It’s not a long line of dominos – just three in particular – but if they begin to fall you can bet there’ll be collateral damage throughout the radio industry.
The most wobbly of the three is Cumulus Media. The #2 radio station conglomerate in the country by stations owned, the company just can’t get a break with its turnaround endeavors. After an 8-to-1 reverse stock split last year which temporarily raised its share-price above the critical $1 floor for listing on NASDAQ, the company’s gone underwater again. Thursday’s trading-close saw CMLS shares at just under 27 cents, making for a total market capitalization just above $8 million. That’s about half of what it was just a month ago. Earlier this month, NASDAQ started the delisting-clock again, which means Cumulus has six months to implement a revival-plan and stick to it.
Of course, the aggregate value of Cumulus’ hundreds of radio station licenses is multiples higher than the market value of its stock, but most definitely not enough to cover the $2+ billion in debt it carries. A refinancing proposal using stock imploded last month, prompting Bill Cunningham in Media Life (just before it shut down) to observe that “Unless some white knight comes along, Cumulus has no choice but to file for bankruptcy protection. It could come in a matter of weeks.”

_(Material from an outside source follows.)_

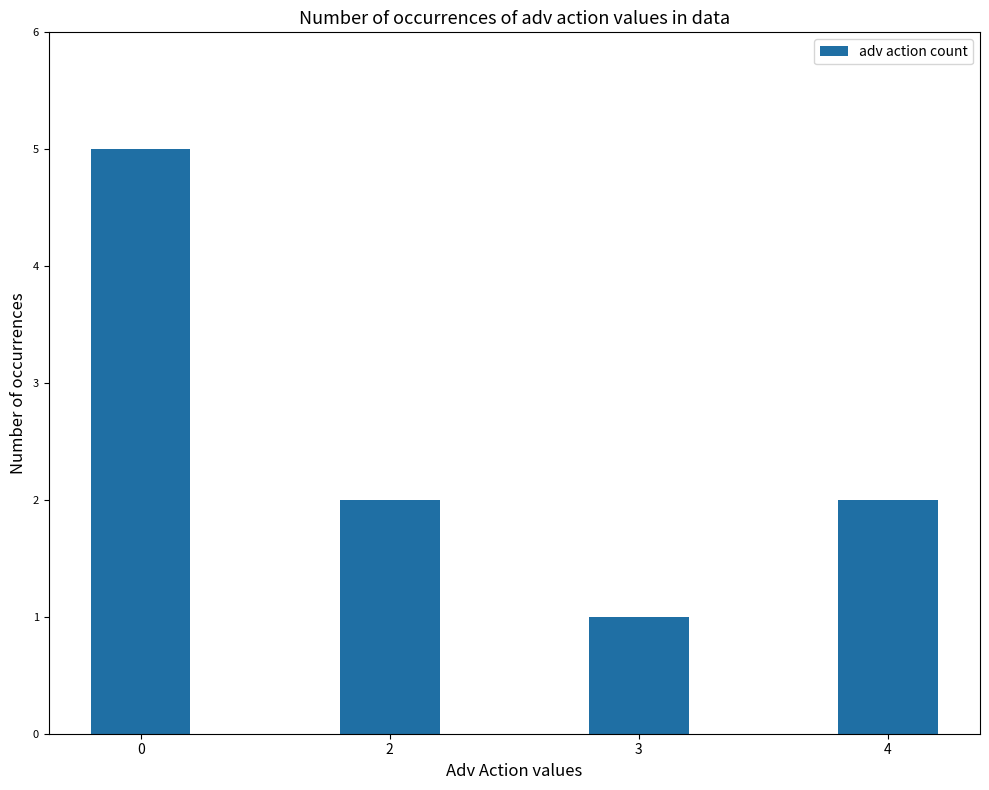

What is the difference between the second highest and minimum values?

1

“Weeks” is doubtful, although Moody’s Investors Service just last week downgraded Cumulus’ credit ratings to levels that translate to “extremely speculative” and “default imminent with little prospect for recovery.” Moody’s own words cite an “elevated risk of a restructuring” and an “unsustainable” debt ratio. However, it expects a “pending asset sale,” details unknown but slated for the “second half of 2017,” to provide a much-needed cash-infusion. We shall see.
Although Cumulus is the one who seemes closest to the brink, did iHeartMedia quietly cross it last month when it annnounced a “global restructuring of its indebetedness“? This refers to two new debt-refinancing offers it’s made, which were the subject of a smart takedown in the New York Times by Seton Hall Law School bankruptcy expert Stephen Lubben: “This new exchange offer is as much about equity salvage as debt restructuring,” he concludes.

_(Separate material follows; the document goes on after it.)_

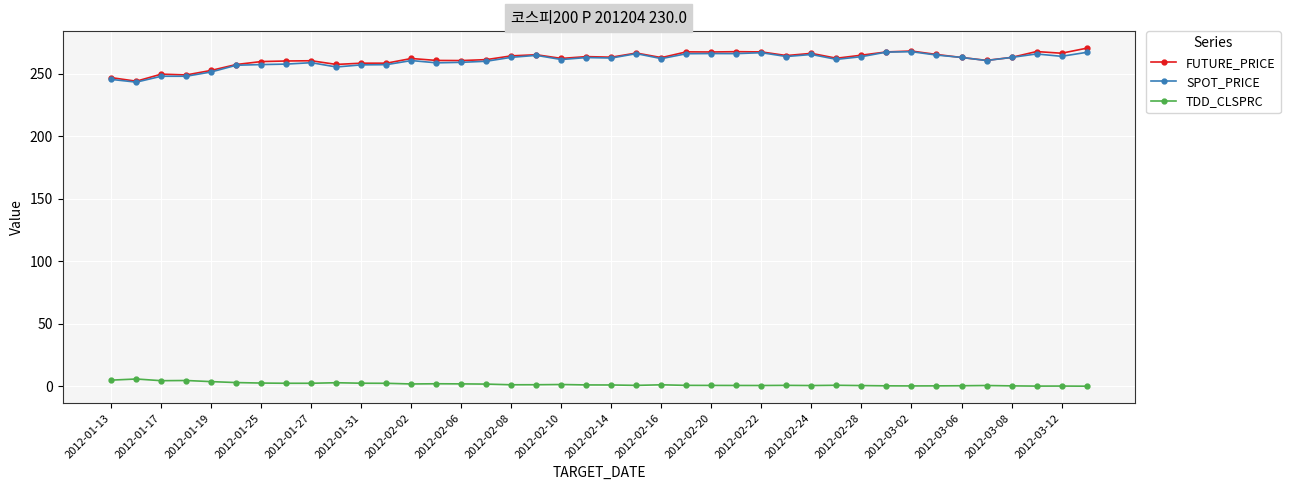

True or false: FUTURE_PRICE and TDD_CLSPRC cross at least once.

False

Moody’s called these new offers “a continuation of its distressed exchange,” and although the iHeart-owned trade publication Inside Radio crowed about its short-term effect on IHRT’s stock-price, there were literally no takers. So the company’s extended the offer until the end of this month. What happens next if the market continues to shun iHeart and Cumulus’ debt-dance moves?
The third domino is one that’s received little media attention: the Spanish Broadcasting System. This company, founded in 1983, has a big piece of the Spanish-language radio pie, owning 17 stations in major markets (Chicago, Los Angeles, Miami, New York City, and San Francisco) and Puerto Rico, as well as stakes in program-syndication, television and live-event production. But the company’s also subscribed to the philosophy of leveraged growth, taking on more than a half-billion dollars in debt – $275 million of which is due this month.
As this deadline has approached, SBS stock has taken a beating; last year it was delisted from NASDAQ and began trading this January on a secondary exchange. Now that exchange has warned SBS that it could be delisted within six months, given that its market cap has fallen below the $5 million dollar minimum floor (SBSAA closed Thursday at 56 cents a share, for a total market capitalization of just $3.6 million).
In the FCC’s just-concluded reverse auction of television spectrum (to be repurposed for wireless broadband service), SBS put its TV channels on the block, hoping for tens or hundreds of million dollars in return. But just one of its channels sold in Puerto Rico for less than $5 million.
Before bankruptcy would come to pass, it’s highly likely that Cumulus and SBS would find themselves targets of an acquisition of sorts; smaller-fry such as Beasley and Greater Media could team up to divvy Cumulus stations between them, with Entercom – newly beefed-up by its acquisition of CBS Radio – possibly skimming some cream. SBS, as the #5 player in the Spanish-language radio space, would be easy pickings for bigger fish such as Univision or Entravision – who racked up $86 million and $263 million respectively in the FCC’s TV reverse auction.
The entire U.S. radio industry’s annual revenues aren’t big enough to absorb the $20+ billion in debt that iHeartMedia has. There seems to be little left to do other than watch the slo-mo implosion and the reverberations it’s likely to have across the entire sector; much less a question now of if than when. It will make for the single greatest shakeup in radio ownership since the industry’s consolidation-orgy in 1996 – the bitter fruit of a wild ride with other people’s money.
Much hay’s been made recently of a Bureau of Labor Statistics report showing that the publishing industry has contracted dramatically this century, with newspapers cutting staff by more than half in the last 15 years alone. Time hasn’t been kind to radio, either, which shed more than 26,000 jobs – nearly a quarter – during the same timeframe.
A re-valuation of radio finance will undoubtedly be disruptive. What’s next, the Uber-like contracting-out of radio content to podcasters, algorithmically-assembled into “formats,” doing away with the pesky necessities of studios and offices completely?